The same warning was also required for bupropion-based medications, including another smoking cessation drug Zyban, the antidepressant Wellbutrin, as well as bupropion generics, many of which carry suicide warnings already.
Although Chantix already contains information on their label about reports of suicide, unusual behavior and other psychological side effects, the new warning will contain far more direct language and will be displayed prominently on the label in a black box.
In addition to the warning, the manufacturers of these drugs are required to conduct clinical trials to provide more data on how often the neuropsychiatric symptoms occur and under what conditions. They will also have to add more information in the medication guide that discusses the risks of the potential behavioral and mental changes, so that patients are aware to immediately contact their doctor if they notice any behavioral changes.
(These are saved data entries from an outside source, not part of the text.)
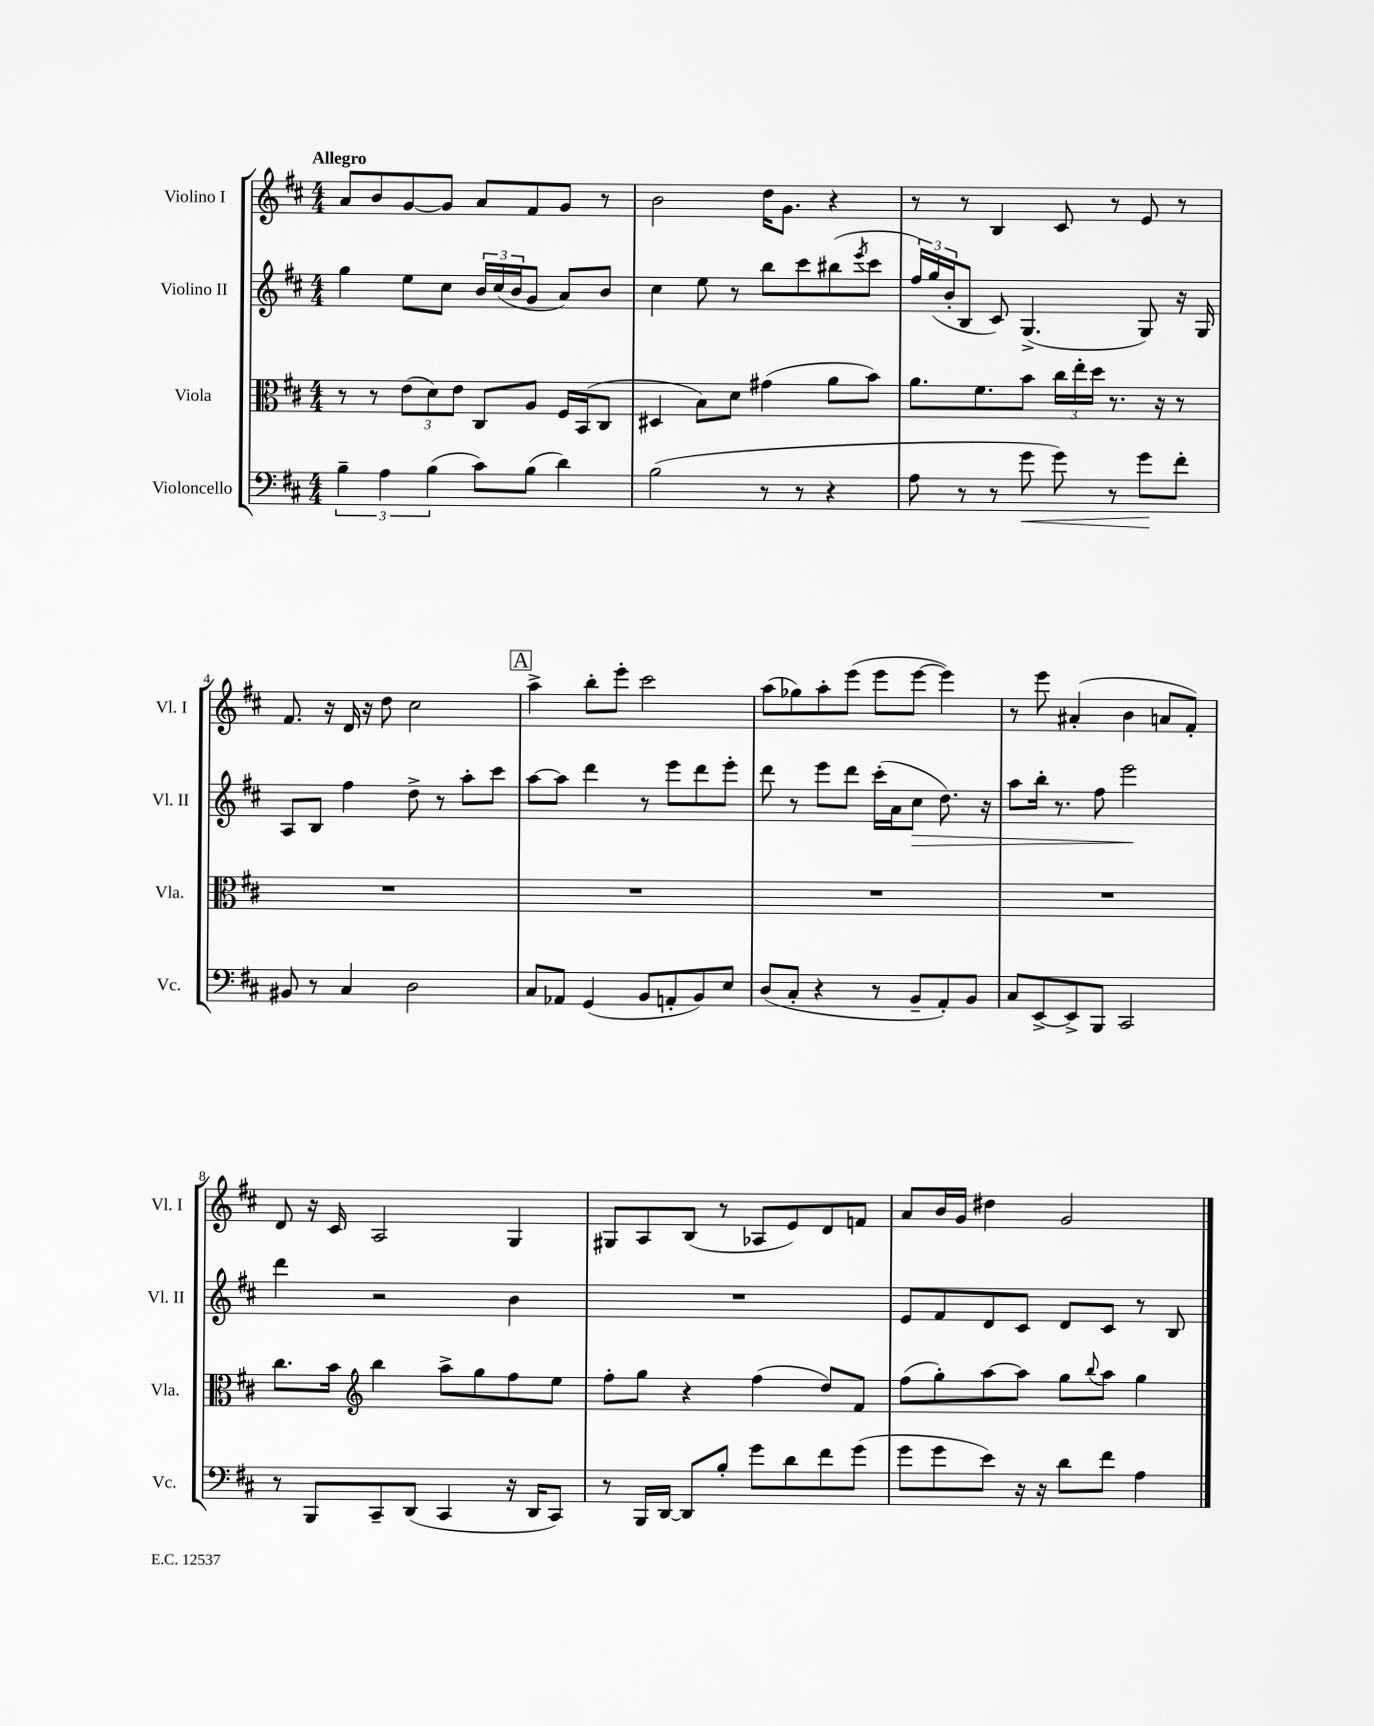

**kern	**dynam	**kern	**kern	**dynam	**kern
*part4	*part4	*part3	*part2	*part2	*part1
*staff4	*staff4	*staff3	*staff2	*staff2	*staff1
*I"Violoncello	*	*I"Viola	*I"Violino II	*	*I"Violino I
*I'Vc.	*	*I'Vla.	*I'Vl. II	*	*I'Vl. I
*clefF4	*	*clefC3	*clefG2	*	*clefG2
*k[f#c#]	*	*k[f#c#]	*k[f#c#]	*	*k[f#c#]
*M4/4	*	*M4/4	*M4/4	*	*M4/4
=1	=1	=1	=1	=1	=1
!	!	!	!	!	!LO:TX:a:B:t=Allegro
6B~\	.	8r	4gg\	.	8a/L
.	.	8r	.	.	8b/
6A\	.	.	.	.	.
.	.	(12e\L	8ee\L	.	[8g/
(6B\	.	12d\)	.	.	.
.	.	.	8cc#\J	.	8g/J]
.	.	12e\J	.	.	.
8c#\L)	.	8C#/L	24b/LL	.	8a/L
.	.	.	(24cc#/	.	.
.	.	.	24b/J	.	.
(8B\J	.	8A/J	8g/J	.	8f#/
4d\)	.	16F#/LL	8a/L)	.	8g/J
.	.	(16BB/J	.	.	.
.	.	8C#/J	8b/J	.	8r
=2	=2	=2	=2	=2	=2
(2B\	.	4D#X/	4cc#\	.	2b\
.	.	8B\L)	8ee\	.	.
.	.	8d\J	8r	.	.
8r	.	(4g#X\	8bb\L	.	16dd\KL
.	.	.	.	.	8.g\J
8r	.	.	8ccc#\	.	.
4r	.	8a\L	(8bb#X\	.	4r
.	.	.	8qeee/	.	.
.	.	8b\J)	8ccc#\J	.	.
=3	=3	=3	=3	=3	=3
8A\	.	8.a\L	24ff#/LL)	.	8r
.	.	.	(24gg/	.	.
.	.	.	24b'/J	.	.
8r	.	.	8B/J	.	8r
.	.	8.f#\	.	.	.
8r	.	.	8c#/)	.	4B/
!	!LO:HP:b	!	!	!	!
8g\	<	8b\J	(4.G^/	.	.
8g\)	.	24cc#\LL	.	.	8c#/
.	.	24ee'\	.	.	.
.	.	24dd\JJ	.	.	.
8r	.	8.r	.	.	8r
8g\L	.	.	8G/)	.	8e/
.	.	16r	.	.	.
8f#'\J	[	8r	16r	.	8r
.	.	.	16G/	.	.
!!LO:LB:g=z
=4	=4	=4	=4	=4	=4
8BB#X/	.	1r	8A/L	.	8.f#/
8r	.	.	8B/J	.	.
.	.	.	.	.	16r
4C#/	.	.	4ff#\	.	16d/
.	.	.	.	.	16r
.	.	.	.	.	8dd\
2D\	.	.	8dd^\	.	2cc#\
.	.	.	8r	.	.
.	.	.	8aa'\L	.	.
.	.	.	8ccc#\J	.	.
!!LO:REH:place=s1:t=A
=5	=5	=5	=5	=5	=5
8C#/L	.	1r	[8aa\L	.	4aa^\
8AA-X/J	.	.	8aa\J]	.	.
(4GG/	.	.	4ddd\	.	8bb'\L
.	.	.	.	.	8eee'\J
8BB/L	.	.	8r	.	2ccc#\
8AAn'/	.	.	8eee\L	.	.
8BB/)	.	.	8ddd\	.	.
8E/J	.	.	8eee'\J	.	.
=6	=6	=6	=6	=6	=6
(8D/L	.	1r	8ddd\	.	(8aa\L
8C#'/J	.	.	8r	.	8gg-X\)
4r	.	.	8eee\L	.	8aa'\
.	.	.	8ddd\J	.	(8eee\J
8r	.	.	(16ccc#'\LL	.	8eee\L
.	.	.	16a\J	.	.
!	!	!	!	!LO:HP:b	!
8BB~/L	.	.	8cc#\J	>	[8eee\J
8AA'/)	.	.	8.dd\)	.	4eee\])
8BB/J	.	.	.	.	.
.	.	.	16r	.	.
=7	=7	=7	=7	=7	=7
8C#/L	.	1r	8aa\L	.	8r
[8EE^/	.	.	16bb'\Jk	.	8eee\
.	.	.	8.r	.	.
8EE^/]	.	.	.	.	(4a#X'/
8BBB/J	.	.	8ff#\	.	.
2CC#/	.	.	2eee\	.	4b\
.	.	.	.	.	8an/L
.	.	.	.	.	8f#'/J)
.	.	.	.	]	.
!!LO:LB:g=z
=8	=8	=8	=8	=8	=8
8r	.	8.cc#\L	4ddd\	.	8d/
8BBB/L	.	.	.	.	16r
.	.	16b\Jk	.	.	16c#/
*	*	*clefG2	*	*	*
8CC#~/	.	4bb\	2r	.	2A/
(8DD/J	.	.	.	.	.
4CC#/	.	8aa^\L	.	.	.
.	.	8gg\	.	.	.
16r	.	8ff#\	4b\	.	4G/
16DD/KL	.	.	.	.	.
8CC#/J)	.	8ee\J	.	.	.
=9	=9	=9	=9	=9	=9
8r	.	8ff#'\L	1r	.	8G#X/L
16BBB/LL	.	8gg\J	.	.	8A/
[16DD/JJ	.	.	.	.	.
8DD/L]	.	4r	.	.	(8B/J
8B'/J	.	.	.	.	8r
8g\L	.	(4ff#\	.	.	8A-X/L
8d\	.	.	.	.	8e/)
8f#\	.	8dd/L)	.	.	8d/
(8g\J	.	8f#/J	.	.	8fn/J
=10	=10	=10	=10	=10	=10
8g\L	.	(8ff#\L	8e/L	.	8a/L
8g\	.	8gg'\)	8f#/	.	16b/L
.	.	.	.	.	16g/JJ
8e\J)	.	[8aa\	8d/	.	4dd#X\
16r	.	8aa\J]	8c#/J	.	.
16r	.	.	.	.	.
8d\L	.	8gg\L	8d/L	.	2g/
.	.	8qqbb/	.	.	.
8f#\J	.	8aa\J	8c#/J	.	.
4A\	.	4gg\	8r	.	.
.	.	.	8B/	.	.
==	==	==	==	==	==
*-	*-	*-	*-	*-	*-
A number of Chantix lawsuits have been filed against Pfizer alleging that the drug maker failed to properly research their medication or adequately warn about the potential suicide risk with Chantix. During clinical trials before the approval of Chantix, individuals with a psychiatric history or current psychiatric symptoms were excluded from the study, even though many people with depression or other forms of psychiatric illness are smokers who used the drug to help themselves quit.
The new warnings will ensure that potential users are aware of the problems that may be caused by using the medication to help them quit smoking. The FDA notes that people should seriously weigh the potential risk of suicide with Chantix and Zyban before deciding to use either of the drugs.
“The risk of serious adverse events while taking these products must be weighed against the significant health benefits of quitting smoking,” said Dr. Janet Woodcock, director of the FDA’s Center for Drug Evaluation and Research. “Smoking is the leading cause of preventable disease, disability, and death in the United States and we know these products are effective aids in helping people quit.”